Underlying this provocative and iconoclastic book is a questioning of the basic tenants of capitalism itself. Against a backdrop of a slow growth, low return global economy with unforeseen geopolitical risks, where approximately 15% of all assets are now earning negative interest rates, how can capitalism survive? What are the incentives for savers? The authors laud more direct ownership and participation by investors, and look to technology to provide some of the answers by creating access to information. Their suggestion to tax capital gains at decreasing rates based upon the time an asset is held is intriguing, as is the suggestion that allowing capital losses to be deducted against ordinary income would encourage more investments by offsetting risks.

The authors feel that absent active and more direct ownership of assets, capitalism and the financial services industry will fail, its weaknesses revealed by the Global Financial Crisis.

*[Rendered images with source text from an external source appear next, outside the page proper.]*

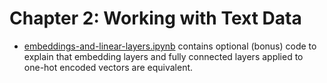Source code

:# Chapter 2: Working with Text Data

- [embeddings-and-linear-layers.ipynb](embeddings-and-linear-layers.ipynb) contains optional (bonus) code to explain that embedding layers and fully connected layers applied to one-hot encoded vectors are equivalent.
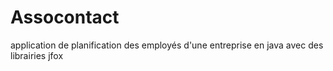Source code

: # Assocontact
application de planification des employés d'une entreprise en java avec des librairies jfox
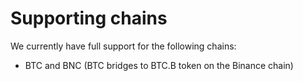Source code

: # Supporting chains



We currently have full support for the following chains:

* BTC and BNC \(BTC bridges to BTC.B token on the Binance chain\) 



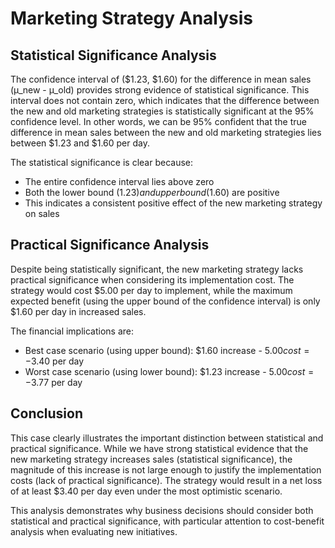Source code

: # Marketing Strategy Analysis

## Statistical Significance Analysis
The confidence interval of ($1.23, $1.60) for the difference in mean sales (μ_new - μ_old) provides strong evidence of statistical significance. This interval does not contain zero, which indicates that the difference between the new and old marketing strategies is statistically significant at the 95% confidence level. In other words, we can be 95% confident that the true difference in mean sales between the new and old marketing strategies lies between $1.23 and $1.60 per day.

The statistical significance is clear because:
- The entire confidence interval lies above zero
- Both the lower bound ($1.23) and upper bound ($1.60) are positive
- This indicates a consistent positive effect of the new marketing strategy on sales

## Practical Significance Analysis
Despite being statistically significant, the new marketing strategy lacks practical significance when considering its implementation cost. The strategy would cost $5.00 per day to implement, while the maximum expected benefit (using the upper bound of the confidence interval) is only $1.60 per day in increased sales.

The financial implications are:
- Best case scenario (using upper bound): $1.60 increase - $5.00 cost = -$3.40 per day
- Worst case scenario (using lower bound): $1.23 increase - $5.00 cost = -$3.77 per day

## Conclusion
This case clearly illustrates the important distinction between statistical and practical significance. While we have strong statistical evidence that the new marketing strategy increases sales (statistical significance), the magnitude of this increase is not large enough to justify the implementation costs (lack of practical significance). The strategy would result in a net loss of at least $3.40 per day even under the most optimistic scenario.

This analysis demonstrates why business decisions should consider both statistical and practical significance, with particular attention to cost-benefit analysis when evaluating new initiatives.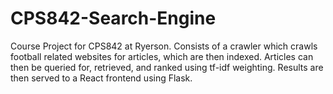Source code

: # CPS842-Search-Engine

Course Project for CPS842 at Ryerson. Consists of a crawler which crawls football related websites for articles, which are then indexed.
Articles can then be queried for, retrieved, and ranked using tf-idf weighting. Results are then served to a React frontend using Flask.
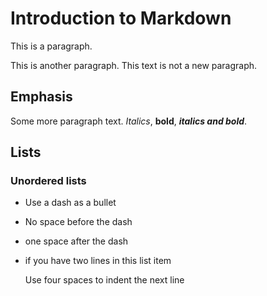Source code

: # Introduction to Markdown

This is a paragraph.

This is another paragraph.
This text is not a new paragraph.

## Emphasis

Some more paragraph text.
*Italics*, **bold**, ***italics and bold***.

## Lists

### Unordered lists

- Use a dash as a bullet
- No space before the dash
- one space after the dash
- if you have two lines in this list item

    Use four spaces to indent the next line
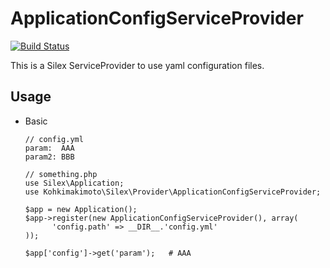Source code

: # ApplicationConfigServiceProvider

[![Build Status](https://travis-ci.org/kohkimakimoto/ApplicationConfigServiceProvider.png?branch=master)](https://travis-ci.org/kohkimakimoto/ApplicationConfigServiceProvider)

This is a Silex ServiceProvider to use yaml configuration files.

## Usage

  * Basic

        // config.yml
        param:  AAA
        param2: BBB

        // something.php
        use Silex\Application;
        use Kohkimakimoto\Silex\Provider\ApplicationConfigServiceProvider;

        $app = new Application();
        $app->register(new ApplicationConfigServiceProvider(), array(
              'config.path' => __DIR__.'config.yml'
        ));

        $app['config']->get('param');   # AAA

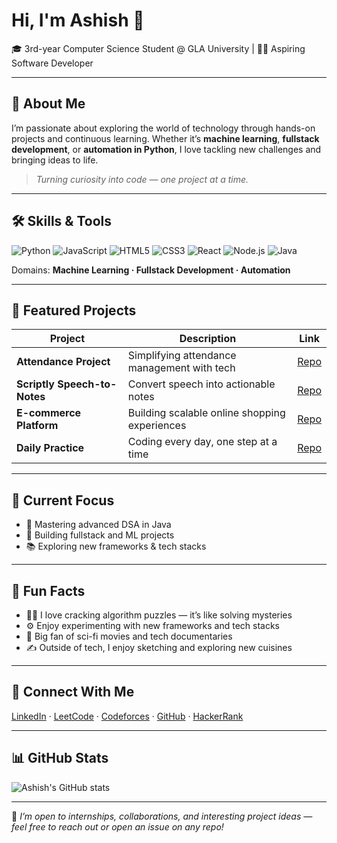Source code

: # Hi, I'm Ashish 👋  
🎓 3rd-year Computer Science Student @ GLA University | 🧑‍💻 Aspiring Software Developer  

---

## 🌟 About Me  
I’m passionate about exploring the world of technology through hands-on projects and continuous learning. Whether it’s **machine learning**, **fullstack development**, or **automation in Python**, I love tackling new challenges and bringing ideas to life.

> *Turning curiosity into code — one project at a time.*

---

## 🛠️ Skills & Tools  

![Python](https://img.shields.io/badge/Python-3670A0?logo=python&logoColor=ffdd54)
![JavaScript](https://img.shields.io/badge/JavaScript-F7DF1E?logo=javascript&logoColor=black)
![HTML5](https://img.shields.io/badge/HTML5-E34F26?logo=html5&logoColor=white)
![CSS3](https://img.shields.io/badge/CSS3-1572B6?logo=css3&logoColor=white)
![React](https://img.shields.io/badge/React-20232A?logo=react&logoColor=61DAFB)
![Node.js](https://img.shields.io/badge/Node.js-43853D?logo=node.js&logoColor=white)
![Java](https://img.shields.io/badge/Java-ED8B00?logo=openjdk&logoColor=white)

Domains: **Machine Learning · Fullstack Development · Automation**

---

## 🚀 Featured Projects  

| Project | Description | Link |
|---------|-------------|------|
| **Attendance Project** | Simplifying attendance management with tech | [Repo](https://github.com/Ashish-741/projects/tree/main/AttendenceProject) |
| **Scriptly Speech-to-Notes** | Convert speech into actionable notes | [Repo](https://github.com/Ashish-741/Scriptly-speech-to-notes)|
| **E-commerce Platform** | Building scalable online shopping experiences | [Repo](https://github.com/Ashish-741/projects/tree/main/e-commerce) |
| **Daily Practice** | Coding every day, one step at a time | [Repo](https://github.com/Ashish-741/daily-practice) |

---

## 📌 Current Focus  
- 🚀 Mastering advanced DSA in Java  
- 🌱 Building fullstack and ML projects  
- 📚 Exploring new frameworks & tech stacks  

---

## 🎯 Fun Facts  
- 🕵️‍♂️ I love cracking algorithm puzzles — it’s like solving mysteries  
- ⚙️ Enjoy experimenting with new frameworks and tech stacks  
- 🎥 Big fan of sci-fi movies and tech documentaries  
- ✍️ Outside of tech, I enjoy sketching and exploring new cuisines  

---

## 🔗 Connect With Me  

[LinkedIn](https://www.linkedin.com/in/ashish-chahar-84a5992aa/) · 
[LeetCode](https://leetcode.com/u/ASHISH_CHAHAR/) · 
[Codeforces](https://codeforces.com/profile/Ashishchahar) · 
[GitHub](https://github.com/Ashish-741) · 
[HackerRank](https://www.hackerrank.com/profile/ashishchahar731)

---

## 📊 GitHub Stats  

![Ashish's GitHub stats](https://github-readme-stats.vercel.app/api?username=Ashish-741&show_icons=true&theme=tokyonight)

---

💌 *I’m open to internships, collaborations, and interesting project ideas — feel free to reach out or open an issue on any repo!*  
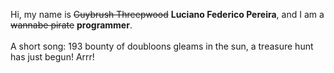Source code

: Hi, my name is ~~Guybrush Threepwood~~ **Luciano Federico Pereira**, and I am a ~~wannabe pirate~~ **programmer**.<br><br>A short song: 193 bounty of doubloons gleams in the sun, a treasure hunt has just begun! Arrr!
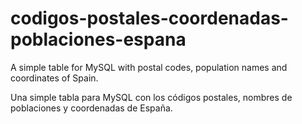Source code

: # codigos-postales-coordenadas-poblaciones-espana

A simple table for MySQL with postal codes, population names and coordinates of Spain.

Una simple tabla para MySQL con los códigos postales, nombres de poblaciones y coordenadas de España.
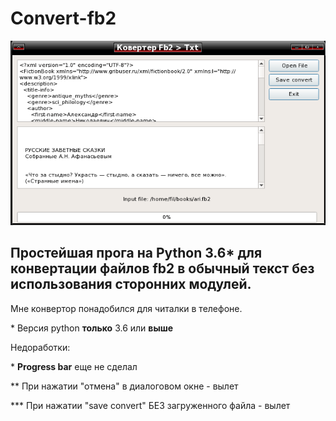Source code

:# Convert-fb2

![ScreenShot](https://github.com/delvin-fil/Convert-fb2/blob/master/converter.png)
## Простейшая прога на Python 3.6\* для конвертации файлов fb2 в обычный текст без использования сторонних модулей. 
Мне конвертор понадобился для читалки в телефоне.

\* Версия python **__только__** 3.6 или __выше__ 

Недоработки:

\* **Progress bar** еще не сделал

\** При нажатии "отмена" в диалоговом окне - вылет

\*\*\* При нажатии "save convert" БЕЗ загруженного файла - вылет

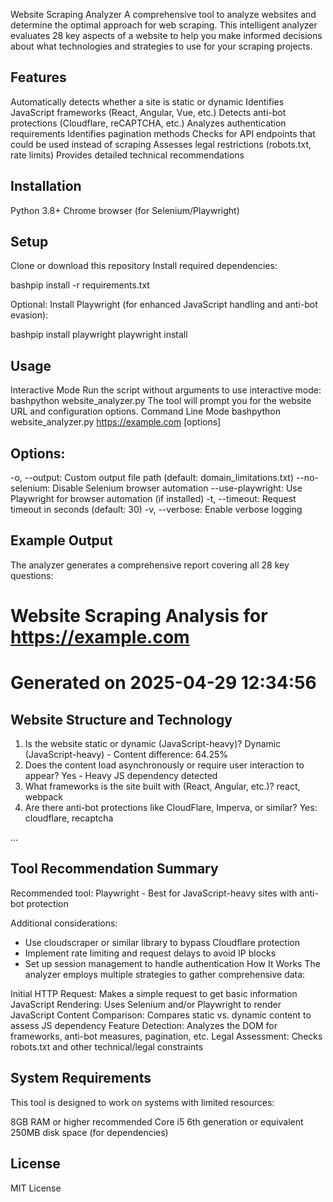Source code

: Website Scraping Analyzer
A comprehensive tool to analyze websites and determine the optimal approach for web scraping. This intelligent analyzer evaluates 28 key aspects of a website to help you make informed decisions about what technologies and strategies to use for your scraping projects.

## Features

Automatically detects whether a site is static or dynamic
Identifies JavaScript frameworks (React, Angular, Vue, etc.)
Detects anti-bot protections (Cloudflare, reCAPTCHA, etc.)
Analyzes authentication requirements
Identifies pagination methods
Checks for API endpoints that could be used instead of scraping
Assesses legal restrictions (robots.txt, rate limits)
Provides detailed technical recommendations

## Installation

Python 3.8+
Chrome browser (for Selenium/Playwright)

## Setup

Clone or download this repository
Install required dependencies:

bashpip install -r requirements.txt

Optional: Install Playwright (for enhanced JavaScript handling and anti-bot evasion):

bashpip install playwright
playwright install


## Usage
Interactive Mode
Run the script without arguments to use interactive mode:
bashpython website_analyzer.py
The tool will prompt you for the website URL and configuration options.
Command Line Mode
bashpython website_analyzer.py https://example.com [options]

## Options:

-o, --output: Custom output file path (default: domain_limitations.txt)
--no-selenium: Disable Selenium browser automation
--use-playwright: Use Playwright for browser automation (if installed)
-t, --timeout: Request timeout in seconds (default: 30)
-v, --verbose: Enable verbose logging

## Example Output
The analyzer generates a comprehensive report covering all 28 key questions:
# Website Scraping Analysis for https://example.com
# Generated on 2025-04-29 12:34:56

## Website Structure and Technology
1. Is the website static or dynamic (JavaScript-heavy)? Dynamic (JavaScript-heavy) - Content difference: 64.25%
2. Does the content load asynchronously or require user interaction to appear? Yes - Heavy JS dependency detected
3. What frameworks is the site built with (React, Angular, etc.)? react, webpack
4. Are there anti-bot protections like CloudFlare, Imperva, or similar? Yes: cloudflare, recaptcha

...

## Tool Recommendation Summary
Recommended tool: Playwright - Best for JavaScript-heavy sites with anti-bot protection

Additional considerations:
- Use cloudscraper or similar library to bypass Cloudflare protection
- Implement rate limiting and request delays to avoid IP blocks
- Set up session management to handle authentication
How It Works
The analyzer employs multiple strategies to gather comprehensive data:

Initial HTTP Request: Makes a simple request to get basic information
JavaScript Rendering: Uses Selenium and/or Playwright to render JavaScript
Content Comparison: Compares static vs. dynamic content to assess JS dependency
Feature Detection: Analyzes the DOM for frameworks, anti-bot measures, pagination, etc.
Legal Assessment: Checks robots.txt and other technical/legal constraints

## System Requirements
This tool is designed to work on systems with limited resources:

8GB RAM or higher recommended
Core i5 6th generation or equivalent
250MB disk space (for dependencies)

## License
MIT License
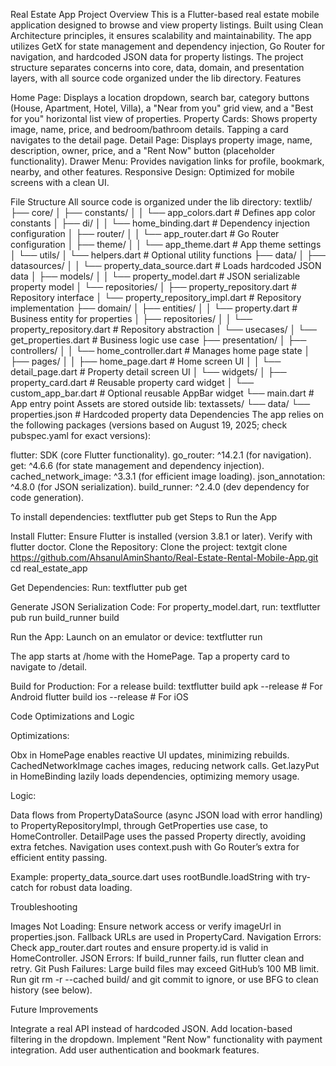 Real Estate App
Project Overview
This is a Flutter-based real estate mobile application designed to browse and view property listings. Built using Clean Architecture principles, it ensures scalability and maintainability. The app utilizes GetX for state management and dependency injection, Go Router for navigation, and hardcoded JSON data for property listings. The project structure separates concerns into core, data, domain, and presentation layers, with all source code organized under the lib directory.
Features

Home Page: Displays a location dropdown, search bar, category buttons (House, Apartment, Hotel, Villa), a "Near from you" grid view, and a "Best for you" horizontal list view of properties.
Property Cards: Shows property image, name, price, and bedroom/bathroom details. Tapping a card navigates to the detail page.
Detail Page: Displays property image, name, description, owner, price, and a "Rent Now" button (placeholder functionality).
Drawer Menu: Provides navigation links for profile, bookmark, nearby, and other features.
Responsive Design: Optimized for mobile screens with a clean UI.

File Structure
All source code is organized under the lib directory:
textlib/
├── core/
│   ├── constants/
│   │   └── app_colors.dart          # Defines app color constants
│   ├── di/
│   │   └── home_binding.dart        # Dependency injection configuration
│   ├── router/
│   │   └── app_router.dart          # Go Router configuration
│   ├── theme/
│   │   └── app_theme.dart           # App theme settings
│   └── utils/
│       └── helpers.dart             # Optional utility functions
├── data/
│   ├── datasources/
│   │   └── property_data_source.dart # Loads hardcoded JSON data
│   ├── models/
│   │   └── property_model.dart      # JSON serializable property model
│   └── repositories/
│       ├── property_repository.dart  # Repository interface
│       └── property_repository_impl.dart # Repository implementation
├── domain/
│   ├── entities/
│   │   └── property.dart            # Business entity for properties
│   ├── repositories/
│   │   └── property_repository.dart  # Repository abstraction
│   └── usecases/
│       └── get_properties.dart       # Business logic use case
├── presentation/
│   ├── controllers/
│   │   └── home_controller.dart      # Manages home page state
│   ├── pages/
│   │   ├── home_page.dart            # Home screen UI
│   │   └── detail_page.dart          # Property detail screen UI
│   └── widgets/
│       ├── property_card.dart        # Reusable property card widget
│       └── custom_app_bar.dart       # Optional reusable AppBar widget
└── main.dart                         # App entry point
Assets are stored outside lib:
textassets/
└── data/
    └── properties.json              # Hardcoded property data
Dependencies
The app relies on the following packages (versions based on August 19, 2025; check pubspec.yaml for exact versions):

flutter: SDK (core Flutter functionality).
go_router: ^14.2.1 (for navigation).
get: ^4.6.6 (for state management and dependency injection).
cached_network_image: ^3.3.1 (for efficient image loading).
json_annotation: ^4.8.0 (for JSON serialization).
build_runner: ^2.4.0 (dev dependency for code generation).

To install dependencies:
textflutter pub get
Steps to Run the App

Install Flutter: Ensure Flutter is installed (version 3.8.1 or later). Verify with flutter doctor.
Clone the Repository: Clone the project:
textgit clone https://github.com/AhsanulAminShanto/Real-Estate-Rental-Mobile-App.git
cd real_estate_app

Get Dependencies: Run:
textflutter pub get

Generate JSON Serialization Code: For property_model.dart, run:
textflutter pub run build_runner build

Run the App: Launch on an emulator or device:
textflutter run

The app starts at /home with the HomePage. Tap a property card to navigate to /detail.


Build for Production: For a release build:
textflutter build apk --release  # For Android
flutter build ios --release  # For iOS


Code Optimizations and Logic

Optimizations:

Obx in HomePage enables reactive UI updates, minimizing rebuilds.
CachedNetworkImage caches images, reducing network calls.
Get.lazyPut in HomeBinding lazily loads dependencies, optimizing memory usage.


Logic:

Data flows from PropertyDataSource (async JSON load with error handling) to PropertyRepositoryImpl, through GetProperties use case, to HomeController.
DetailPage uses the passed Property directly, avoiding extra fetches.
Navigation uses context.push with Go Router’s extra for efficient entity passing.


Example: property_data_source.dart uses rootBundle.loadString with try-catch for robust data loading.

Troubleshooting

Images Not Loading: Ensure network access or verify imageUrl in properties.json. Fallback URLs are used in PropertyCard.
Navigation Errors: Check app_router.dart routes and ensure property.id is valid in HomeController.
JSON Errors: If build_runner fails, run flutter clean and retry.
Git Push Failures: Large build files may exceed GitHub’s 100 MB limit. Run git rm -r --cached build/ and git commit to ignore, or use BFG to clean history (see below).

Future Improvements

Integrate a real API instead of hardcoded JSON.
Add location-based filtering in the dropdown.
Implement "Rent Now" functionality with payment integration.
Add user authentication and bookmark features.
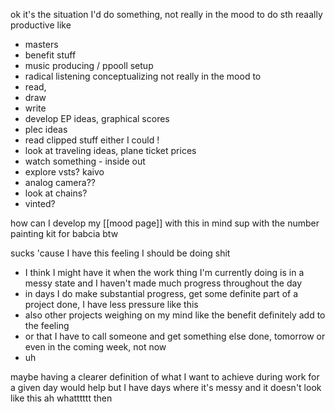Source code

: ok it's the situation
I'd do something, not really in the mood to do sth reaally productive like
- masters
- benefit stuff
- music producing / ppooll setup
- radical listening conceptualizing
not really in the mood to
- read,
- draw
- write
- develop EP ideas, graphical scores
- plec ideas
- read clipped stuff
either
I could !
- look at traveling ideas, plane ticket prices
- watch something - inside out
- explore vsts? kaivo
- analog camera??
- look at chains?
- vinted?

how can I develop my [[mood page]] with this in mind
sup with the number painting kit for babcia btw

sucks 'cause I have this feeling I should be doing shit
- I think I might have it when the work thing I'm currently doing is in a messy state and I haven't made much progress throughout the day
- in days I do make substantial progress, get some definite part of a project done, I have less pressure like this
- also other projects weighing on my mind like the benefit definitely add to the feeling
- or that I have to call someone and get something else done, tomorrow or even in the coming week, not now
- uh

maybe having a clearer definition of what I want to achieve during work for a given day would help
but I have days where it's messy and it doesn't look like this
ah whatttttt then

I believe that the issue is more fundamental, that the absence of cost of capital in the present environment is the clearer, more present danger to investment and growth worldwide.

Moreover, capitalism began with the rise of modern manufacturing, which required investment in facilities and equipment, all slowing today. As manufacturing becomes diffused through innovations such as 3-D printing, will the financial system be able to adjust? As Fintech takes hold, it could be that we are on the verge of finally achieving productivity gains in the investment world.